Dois irmãos youtubers, famosos por vídeos divertidos e inusitados na internet, decidem fazer um longa-metragem. A primeira reação de qualquer amante da sétima arte é, por óbvio, algo como “Ah, por favor, não!”. Porém, chocando até mesmo os mais conservadores da academia, o que nasce dessa ideia é simplesmente um dos melhores filmes de terror de todos os tempos, elogiado por nomes como Jordan Peele e Ari Aster (os queridinhos do horror moderno) e referido por Peter Jackson – sim, aquele Peter Jackson – como “um dos filmes de terror mais intensos” que ele assistiu em anos.

Estamos falando de Fale Comigo (Talk to Me), dos australianos Danny e Michael Philippou, ainda em cartaz em alguns cinemas de Goiânia. A premissa do filme, que tem em seu projeto de produção o estúdio A24 (de filmes como Hereditário, A Bruxa, Midsommar e o premiado Tudo em Todo Lugar ao Mesmo Tempo), é, à primeira vista, batida e nada inovadora: um grupo de adolescentes que, por diversão, decide mexer com o sobrenatural, e a partir daí, tem a vida virada de cabeça para baixo.

No entanto, é exatamente como os irmãos Philippou desenvolvem a trama a partir desse clichê que faz toda a diferença. Os diretores conseguem traçar um paralelo metafórico com o vício em drogas para mostrar jovens recorrendo à possessão de espíritos para preencher algum vazio. Seja para reprimir o horrível sentimento de perder a mãe tragicamente, ou seja para sufocar a incômoda ausência de um irmão, vemos jovens entrando em êxtase ao terem seus corpos tomados por espíritos de toda sorte.

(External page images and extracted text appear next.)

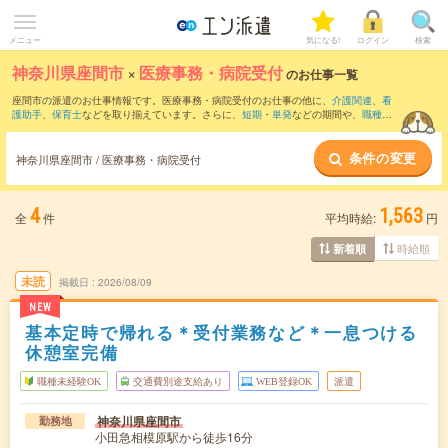
メニュー
気になる!
ログイン
検索
神奈川県座間市
×
医療事務・病院受付
のお仕事一覧
座間市の派遣のお仕事情報です。医療事務・病院受付のお仕事の他に、
介護関連
、
看
護助手
、
保育士
などを取り揃えています。さらに、
短期
・
単発
などの期間や、
職種未
経験OK
などのこだわり条件で絞り込んでいただけます。職種辞典：
医療事務・病院受
付のお仕事とは？とは？
条件の変更
神奈川県座間市 / 医療事務・病院受付
4
1,563
全
件
平均時給:
円
時給順
新着順
未読
掲載日
2026/08/09
NEW
基本定時で帰れる＊受付業務など＊一息つける
休憩室完備
職種未経験OK
交通費別途支給あり
WEB登録OK
派遣
神奈川県座間市
勤務地
小田急相模原駅から徒歩16分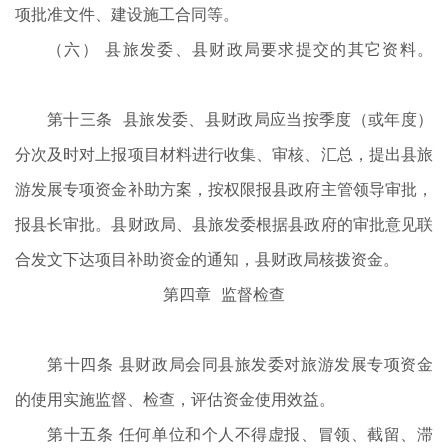
项批准文件、建设施工合同等。
（六） 县旅发委、县财政局要求提交的其它资料。
第十三条 县旅发委、县财政局应当按季度（或年度）
分次及时对上报项目材料进行收集、审核、汇总，提出县旅
游发展专项资金补助方案，按权限报县政府主管领导审批，
报县长审批。县财政局、县旅发委根据县政府的审批意见联
合发文下达项目补助资金的通知，县财政局核拨资金。
第四章 监督检查
第十四条 县财政局会同县旅发委对旅游发展专项资金
的使用实施监督、检查，评估资金使用效益。
第十五条 任何单位和个人不得虚报、冒领、截留、滞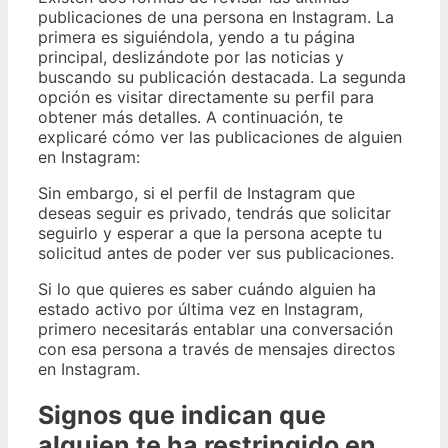
publicaciones de una persona en Instagram. La
primera es siguiéndola, yendo a tu página
principal, deslizándote por las noticias y
buscando su publicación destacada. La segunda
opción es visitar directamente su perfil para
obtener más detalles. A continuación, te
explicaré cómo ver las publicaciones de alguien
en Instagram:
Sin embargo, si el perfil de Instagram que
deseas seguir es privado, tendrás que solicitar
seguirlo y esperar a que la persona acepte tu
solicitud antes de poder ver sus publicaciones.
Si lo que quieres es saber cuándo alguien ha
estado activo por última vez en Instagram,
primero necesitarás entablar una conversación
con esa persona a través de mensajes directos
en Instagram.
Signos que indican que
alguien te ha restringido en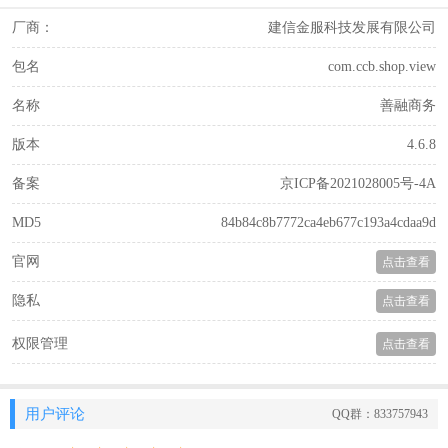
厂商：
建信金服科技发展有限公司
包名
com.ccb.shop.view
名称
善融商务
版本
4.6.8
备案
京ICP备2021028005号-4A
MD5
84b84c8b7772ca4eb677c193a4cdaa9d
官网
点击查看
隐私
点击查看
权限管理
点击查看
用户评论
QQ群：833757943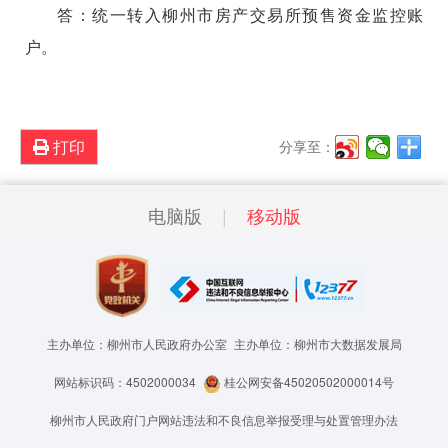
答：统一转入柳州市房产交易所预售资金监控账
户。
打印
分享至：
电脑版
移动版
主办单位：柳州市人民政府办公室
主办单位：柳州市大数据发展局
网站标识码：4502000034
桂公网安备45020502000014号
柳州市人民政府门户网站违法和不良信息举报受理与处置管理办法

Talvez, o maior trunfo dos irmãos Philippou seja saber com quem eles estão falando – adolescentes e jovens adultos (que são justamente o público-alvo do canal deles no YouTube) – e retratar fielmente como seria a reação desse perfil diante das situações que se desenrolam no filme.

As cenas inusitadas de possessão são uma atração à parte: um misto de bizarro e assustador que mantém o espectador preso justamente pela estranheza. Aliás, Fale Comigo pode ser considerado um filme que não tem “momentos-alívio” – aquela velha cena em que ‘não acontece nada importante’ e você consegue até trocar alguns comentários com o amigo do lado ou ir buscar a pipoca. Não. Os diretores conseguem a proeza de manter os espectadores hipnotizados durante pouco mais de 1 hora e meia, sem piscar, mal respirando.

Cena de Fale Comigo | Foto: Reprodução

As reflexões passadas no filme, sem qualquer vestígio de moralismo ou sermão, também devem ser destacadas. O filme bebe da fonte da doutrina espírita ao ilustrar até que ponto uma mente sã pode alucinar e ser perturbada, por forças obscuras e ressentidas, em busca da sensação de ser amada e de um conforto contra a dor da perda. E tudo isso disposto em uma atmosfera de tensão que não te dá susto: te dá medo – e é nisso que consiste o bom filme de terror.

É inevitável se retorcer de medo, angústia e náusea em vários momentos do filme, como a cena em que um garoto tenta repetidamente quebrar o próprio crânio contra a parede de um hospital, ou quando um jovem, possuído por um espírito lascivo, dá beijos molhados em um cachorro enquanto se retorce no chão diante das câmeras de celular de adolescentes rindo e se divertindo com a imagem grotesca.

O final de Fale Comigo é um espetáculo memorável e, explicitamente, uma ode à doutrina espírita. É extremamente comum filmes de terror terem uma boa condução ao longo da trama, mas botarem tudo a perder no desfecho, como se os responsáveis pela obra tivessem a infeliz obrigação de dar soluções rápidas e fáceis para os difíceis problemas que infernizaram os personagens na história. Não em Fale Comigo.

Durante os minutos finais, vemos uma história sendo amarrada de forma avassaladora e imprevisível na frente dos olhares incrédulos dos espectadores. Não deixei de notar o casal atrás de mim deixando escapar “Meu Deus!” enquanto o fim do filme ascendia como um vulcão em atividade na nossa frente.

Fale Comigo é, definitivamente, o filme que devolve a esperança aos fãs de terror de que, sim: ainda se fazem bons filmes para dar medo. Pretendo assistir ao filme mais algumas vezes, mas enquanto isso, o abajur do meu quarto segue aceso.